ZYBAN should be used during pregnancy only if the potential benefit justifies
the potential risk to the fetus. Pregnant smokers should be encouraged to
attempt cessation using educational and behavioral interventions before
pharmacological approaches are used.
Labor and Delivery
The effect of ZYBAN on labor and delivery in humans is
unknown.
Nursing Mothers
Bupropion and its metabolites are secreted in human milk.

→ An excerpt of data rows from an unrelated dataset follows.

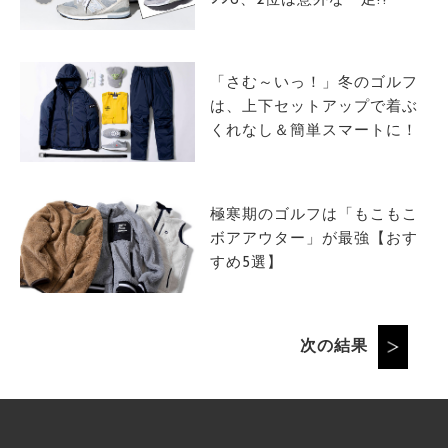
996、2位は意外な一足!?
「さむ～いっ！」冬のゴルフ
は、上下セットアップで着ぶ
くれなし＆簡単スマートに！
極寒期のゴルフは「もこもこ
ボアアウター」が最強【おす
すめ5選】
次の結果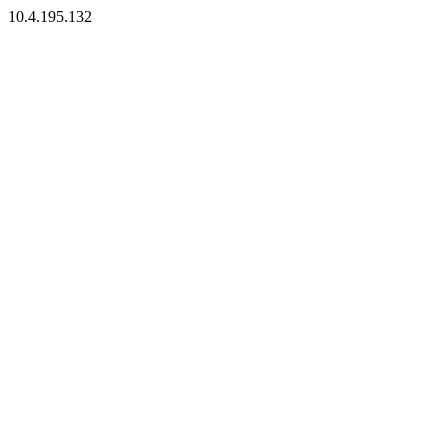
10.4.195.132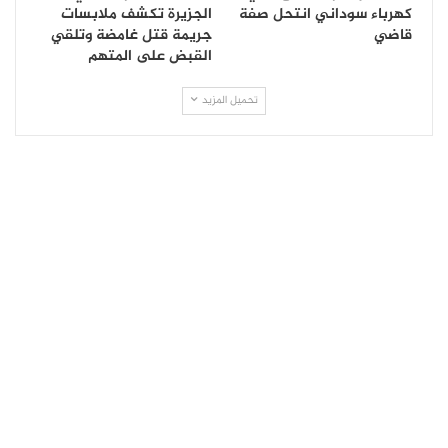
كهرباء سوداني انتحل صفة
الجزيرة تكشف ملابسات
قاضي
جريمة قتل غامضة وتلقي
القبض على المتهم
تحميل المزيد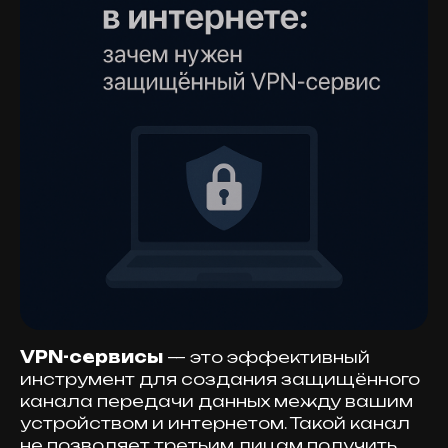
VPN-сервисы
— это эффективный
инструмент для создания защищённого
канала передачи данных между вашим
устройством и интернетом. Такой канал
не позволяет третьим лицам получить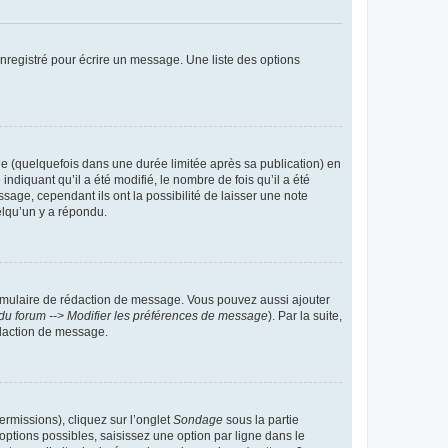
nregistré pour écrire un message. Une liste des options
 (quelquefois dans une durée limitée après sa publication) en
iquant qu’il a été modifié, le nombre de fois qu’il a été
sage, cependant ils ont la possibilité de laisser une note
elqu’un y a répondu.
rmulaire de rédaction de message. Vous pouvez aussi ajouter
du forum --> Modifier les préférences de message
). Par la suite,
daction de message.
ermissions), cliquez sur l’onglet
Sondage
sous la partie
ptions possibles, saisissez une option par ligne dans le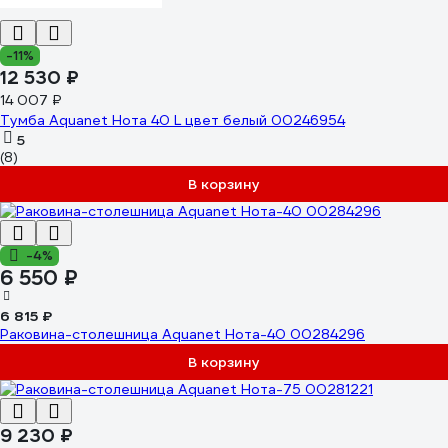
-11%
12 530 ₽
14 007 ₽
Тумба Aquanet Нота 40 L цвет белый 00246954
5
(8)
В корзину
-4%
6 550 ₽
6 815 ₽
Раковина-столешница Aquanet Нота-40 00284296
В корзину
9 230 ₽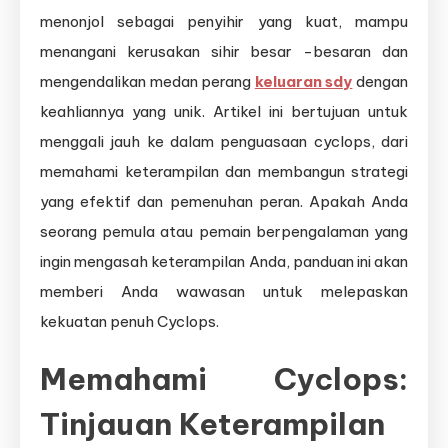
menonjol sebagai penyihir yang kuat, mampu
menangani kerusakan sihir besar -besaran dan
mengendalikan medan perang
keluaran sdy
dengan
keahliannya yang unik. Artikel ini bertujuan untuk
menggali jauh ke dalam penguasaan cyclops, dari
memahami keterampilan dan membangun strategi
yang efektif dan pemenuhan peran. Apakah Anda
seorang pemula atau pemain berpengalaman yang
ingin mengasah keterampilan Anda, panduan ini akan
memberi Anda wawasan untuk melepaskan
kekuatan penuh Cyclops.
Memahami Cyclops:
Tinjauan Keterampilan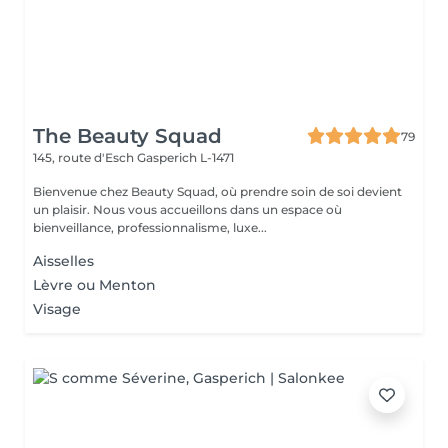
The Beauty Squad
79
145, route d'Esch
Gasperich L-1471
Bienvenue chez Beauty Squad, où prendre soin de soi devient
un plaisir. Nous vous accueillons dans un espace où
bienveillance, professionnalisme, luxe...
Aisselles
Lèvre ou Menton
Visage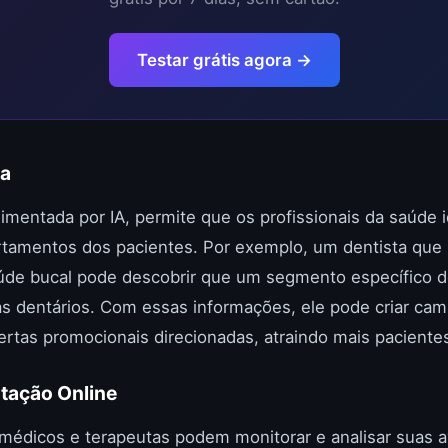
Testar grátis agora →
va
alimentada por IA, permite que os profissionais da saúde 
amentos dos pacientes. Por exemplo, um dentista que ut
úde bucal pode descobrir que um segmento específico de
s dentários. Com essas informações, ele pode criar ca
ertas promocionais direcionadas, atraindo mais paciente
tação Online
 médicos e terapeutas podem monitorar e analisar suas a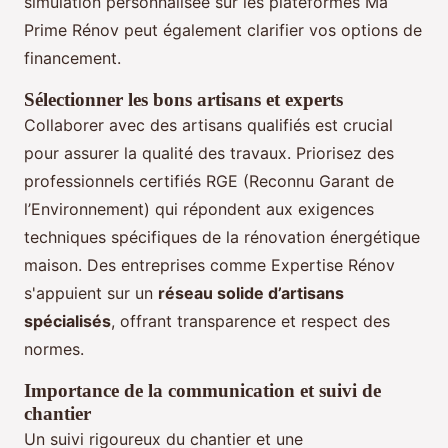
simulation personnalisée sur les plateformes Ma
Prime Rénov peut également clarifier vos options de
financement.
Sélectionner les bons artisans et experts
Collaborer avec des artisans qualifiés est crucial
pour assurer la qualité des travaux. Priorisez des
professionnels certifiés RGE (Reconnu Garant de
l’Environnement) qui répondent aux exigences
techniques spécifiques de la rénovation énergétique
maison. Des entreprises comme Expertise Rénov
s'appuient sur un
réseau solide d’artisans
spécialisés
, offrant transparence et respect des
normes.
Importance de la communication et suivi de
chantier
Un suivi rigoureux du chantier et une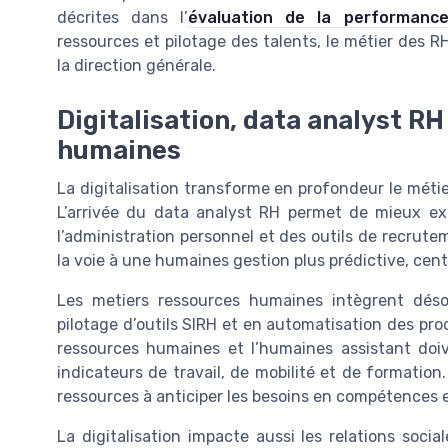
décrites dans l’
évaluation de la performanc
ressources et pilotage des talents, le métier des R
la direction générale.
Digitalisation, data analyst R
humaines
La digitalisation transforme en profondeur le métie
L’arrivée du data analyst RH permet de mieux exp
l’administration personnel et des outils de recrutem
la voie à une humaines gestion plus prédictive, cent
Les metiers ressources humaines intègrent dé
pilotage d’outils SIRH et en automatisation des pro
ressources humaines et l’humaines assistant doive
indicateurs de travail, de mobilité et de formation
ressources à anticiper les besoins en compétences e
La digitalisation impacte aussi les relations soci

Because of the potential for serious adverse reactions in nursing infants from
ZYBAN, a decision should be made whether to discontinue nursing or to
discontinue the drug, taking into account the importance of the drug to the
mother.
Pediatric Use
Safety and effectiveness in the pediatric population have not been established
(see BOX WARNING and WARNINGS: Clinical Worsening
and Suicide Risk in Treating Psychiatric Disorders). Anyone considering the
use of ZYBAN in a child or adolescent must balance the potential risks with
the clinical need.
Geriatric Use
Of the approximately 6,000 patients who participated in clinical
trials with bupropion sustained-release tablets (depression and smoking
cessation studies), 275 were 65 and over and 47 were 75 and over. In addition,
several hundred patients 65 and over participated in clinical trials using the
immediate-release formulation of bupropion (depression studies). No overall
differences in safety or effectiveness were observed between these subjects and
younger subjects, and other reported clinical experience has not identified
differences in responses between the elderly and younger patients, but greater
sensitivity of some older individuals cannot be ruled out.
A single-dose pharmacokinetic study demonstrated that the disposition of bupropion
and its metabolites in elderly subjects was similar to that of younger subjects;
however, another pharmacokinetic study, single and multiple dose, has suggested
that the elderly are at increased risk for accumulation of bupropion and its
metabolites (see CLINICAL PHARMACOLOGY).
Bupropion is extensively metabolized in the liver to active metabolites, which
are further metabolized and excreted by the kidneys. The risk of toxic reaction
to this drug may be greater in patients with impaired renal function. Because
elderly patients are more likely to have decreased renal function, care should
be taken in dose selection, and it may be useful to monitor renal function (see
PRECAUTIONS: Renal Impairment and DOSAGE AND ADMINISTRATION).